The Blind Assassin
by Margaret Atwood
read: 2013
Time 100 Novels, Guardian 1000 Novels, Man Booker Prize, Orange Prize
In The Blind Assassin, Margaret Atwood deals with the written word itself, by embedding a story within the story - the title The Blind Assassin refers to a novel-within-the-novel written by the narrator's sister Laura. And within that story, the unnamed male creates stories of his own, crafting pulp and genre tales for the amusement of his lover (presumably Laura in a roman a clef). The novel is partially about storytelling, and how fiction can shape reality.
History is fluid, as Iris, the narrator, notes: "[I]s what I remember the same thing as what actually happened? It is now; I am the only survivor." As a youth, Laura is struck by a passage in The Bible where God himself lies, giving false prophecies. Ultimately, the novel-within-the-novel The Blind Assassin is a lie, written by Iris but published under Laura's name, but that lie becomes part of the fabric of reality, as Laura is adored in death, and symbolically misquoted in graffiti in bathroom stalls.
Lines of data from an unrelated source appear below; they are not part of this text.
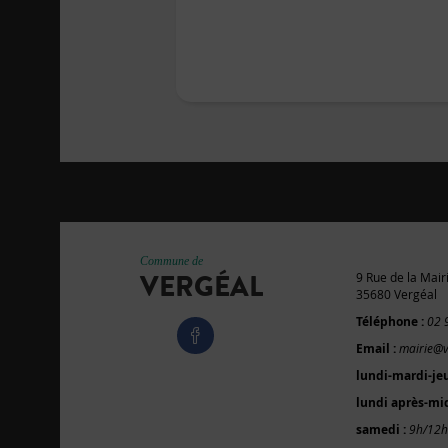
Commune de
VERGÉAL
9 Rue de la Mair
35680 Vergéal
Téléphone :
02 
Email :
mairie@v
lundi-mardi-je
lundi après-mid
samedi :
9h/12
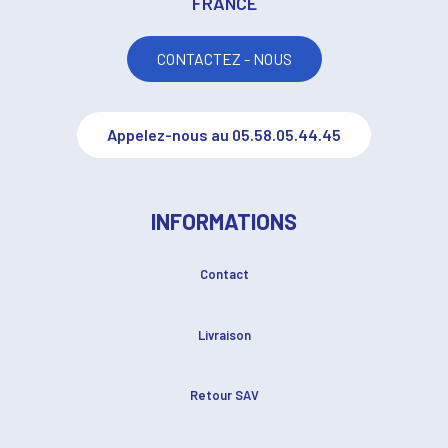
FRANCE
CONTACTEZ - NOUS
Appelez-nous au 05.58.05.44.45
INFORMATIONS
Contact
Livraison
Retour SAV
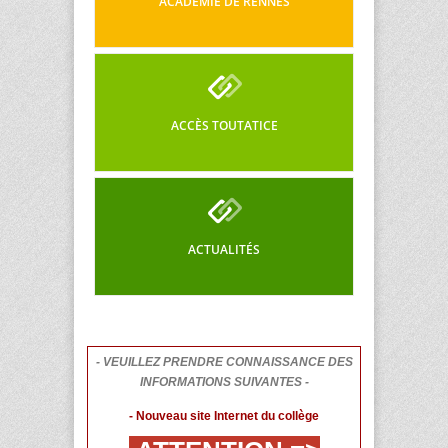
ACADÉMIE DE RENNES
ACCÈS TOUTATICE
ACTUALITÉS
- VEUILLEZ PRENDRE CONNAISSANCE DES
INFORMATIONS SUIVANTES -
- Nouveau site Internet du collège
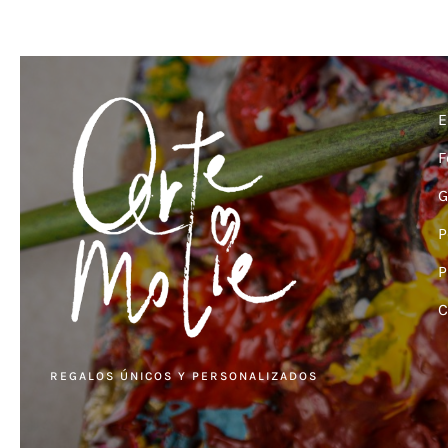
E
F
G
P
P
C
REGALOS ÚNICOS Y PERSONALIZADOS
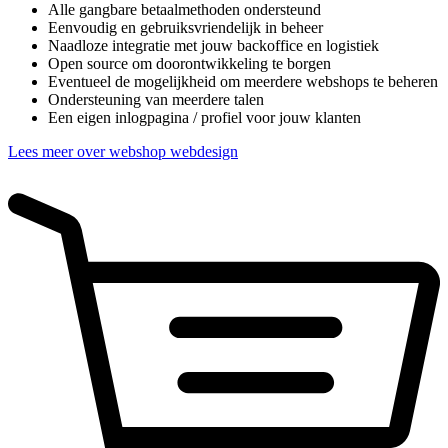
Alle gangbare betaalmethoden ondersteund
Eenvoudig en gebruiksvriendelijk in beheer
Naadloze integratie met jouw backoffice en logistiek
Open source om doorontwikkeling te borgen
Eventueel de mogelijkheid om meerdere webshops te beheren
Ondersteuning van meerdere talen
Een eigen inlogpagina / profiel voor jouw klanten
Lees meer over webshop webdesign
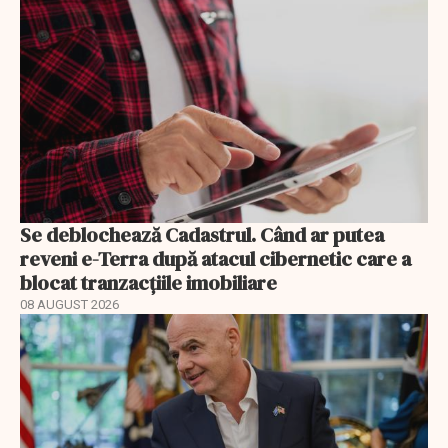
Se deblochează Cadastrul. Când ar putea
reveni e-Terra după atacul cibernetic care a
blocat tranzacțiile imobiliare
08 AUGUST 2026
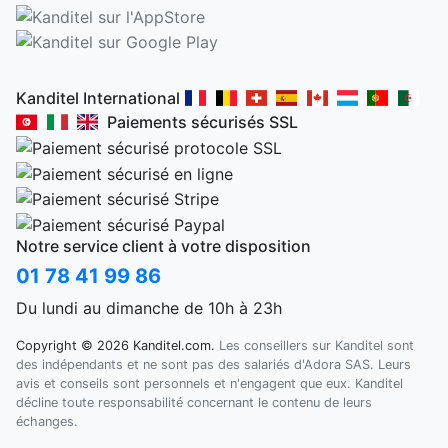
Kanditel International
Paiements sécurisés SSL
Notre service client à votre disposition
01 78 41 99 86
Du lundi au dimanche de 10h à 23h
Copyright © 2026 Kanditel.com.
Les conseillers sur Kanditel sont
des indépendants et ne sont pas des salariés d'Adora SAS. Leurs
avis et conseils sont personnels et n'engagent que eux. Kanditel
décline toute responsabilité concernant le contenu de leurs
échanges.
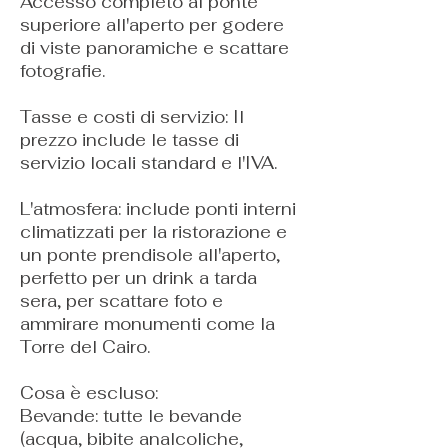
Accesso completo al ponte
superiore all'aperto per godere
di viste panoramiche e scattare
fotografie.
Tasse e costi di servizio: Il
prezzo include le tasse di
servizio locali standard e l'IVA.
L'atmosfera: include ponti interni
climatizzati per la ristorazione e
un ponte prendisole all'aperto,
perfetto per un drink a tarda
sera, per scattare foto e
ammirare monumenti come la
Torre del Cairo.
Cosa è escluso:
Bevande: tutte le bevande
(acqua, bibite analcoliche,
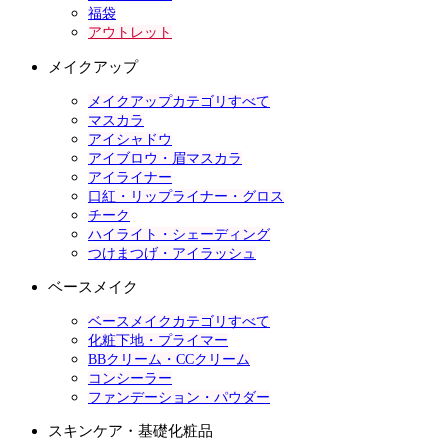
福袋
アウトレット
メイクアップ
メイクアップカテゴリすべて
マスカラ
アイシャドウ
アイブロウ・眉マスカラ
アイライナー
口紅・リップライナー・グロス
チーク
ハイライト・シェーディング
つけまつげ・アイラッシュ
ベースメイク
ベースメイクカテゴリすべて
化粧下地・プライマー
BBクリーム・CCクリーム
コンシーラー
ファンデーション・パウダー
スキンケア・基礎化粧品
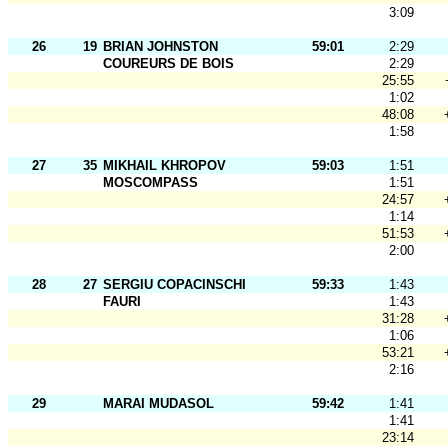
3:09
26
19
BRIAN JOHNSTON
59:01
2:29
COUREURS DE BOIS
2:29
25:55
1:02
48:08
1:58
27
35
MIKHAIL KHROPOV
59:03
1:51
MOSCOMPASS
1:51
24:57
1:14
51:53
2:00
28
27
SERGIU COPACINSCHI
59:33
1:43
FAURI
1:43
31:28
1:06
53:21
2:16
29
MARAI MUDASOL
59:42
1:41
1:41
23:14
The novel is cut with newspaper article that tell the story of what happens to Iris and Laura but is misleading or incomplete. Language cannot be trusted.
Iris pens the narrative itself for reasons she doesn't fully understand, and it is unclear whether it will even be read. She sums up the unreliability of language in the following quote:
In the beginning was the word, we once believed. Did God know what a flimsy thing the word might be? How tenuous, how casually erased?